Tradition is key to our health and wellbeing. Our traditions have sustained us for thousands of years, and the ceremonies and festivals that were in place were meant to maintain balance and harmony. Colonialization took that from us, and I am working hard to help bring our traditions back.
Can you tell me more about the history of tattooing in the arctic? How does it feel to reawake this ancient art?
The missionaries strong discouraged tattoos in the late 1800’s in Alaska, and has slowly disappeared since then. My mother remembers seeing her grandmother with wrist tattoos, so it was not long ago that we practiced tattooing. I feel like I am just one stitch in this journey to reawake and revitalize our ancient art of tattooing. There are many people who are involved in helping this move forward, I would not be able to do this on my own.
What do you like and dislike of the modern tattoo society?
I wouldn’t say I “dislike” modern tattoo society, because there are so many different styles and techniques, as well as different traditions and ceremonies. I really like that our tattoos are able to grow all across the Circumpolar North, across all Inuit countries. Tattoos are no longer considered taboo or evil in popular society.
What is the inner identity of Inuit community?
How could one describe the inner identity of Inuit community? Inuit span across four countries, and within them lies different lifestyles and languages. I am not someone who can explain ALL of Inuit. But in my own community I can say that we connect with the land and sea.
Our identity is our environment, and how we live in it and treat it is based on our traditions and culture.
I see every tradition attributes power to symbolism. What is the meaning behind your chin tattoo, and how was it done?
All chin tattoos are different for each person who gets them. Mine was a coming of age ceremony, where I felt like a whole woman and capable of taking care of myself. I got it done in a traditional way, by that I mean with my parents and grandparents permission and support. I had the ink put into my skin with a machine by a non-inuit man. But that does not devalue the tattoo or the ceremony. I learned how to tattoo so people have at least the opportunity to get it done using the ancient techniques.
I would love to know more about the Inuit tattoo techniques. I saw a video where you use a thread under the skin, I never saw something like that before!
There are several way to tattoo from long ago, but I use two styles. One is skin-stitching where I use a needle and thread to get the ink in the skin, its hard to imagine how this is done, you really have to see it to fully understand. And the other is hand poking or stick and poke. That is where you manually poke the ink in the skin.

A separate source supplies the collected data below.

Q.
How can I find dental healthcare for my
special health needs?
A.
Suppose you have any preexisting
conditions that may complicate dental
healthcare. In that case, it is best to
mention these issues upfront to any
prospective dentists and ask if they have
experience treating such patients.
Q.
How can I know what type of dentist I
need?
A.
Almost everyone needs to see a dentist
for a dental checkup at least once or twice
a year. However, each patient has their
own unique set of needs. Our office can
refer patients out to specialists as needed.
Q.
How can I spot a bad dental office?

I know you are doing so much to bring back these ancient practics. What are your goals for the next years? Maybe sharing more about your culture and Inuit language?
I want to continue to learn and share about tattooing. My Masters thesis in on traditional Inuit tattooing, so I want to be able to share and teach for as long as I can.
Who are your role models?
Everyone, I see and observe everyone, my community, family, and friends are all my role models. I draw inspiration and motivation from them.
Do you have any suggestions on books or other people who talk about this topic?
There seems to be more information about tattooing coming out, but not enough about Inuit tattoos, I know there are several books coming out in the future that will talk about them from the perspective of Inuit. Hovak Johnston is another tattooist who is coming out with a book this next spring 2018.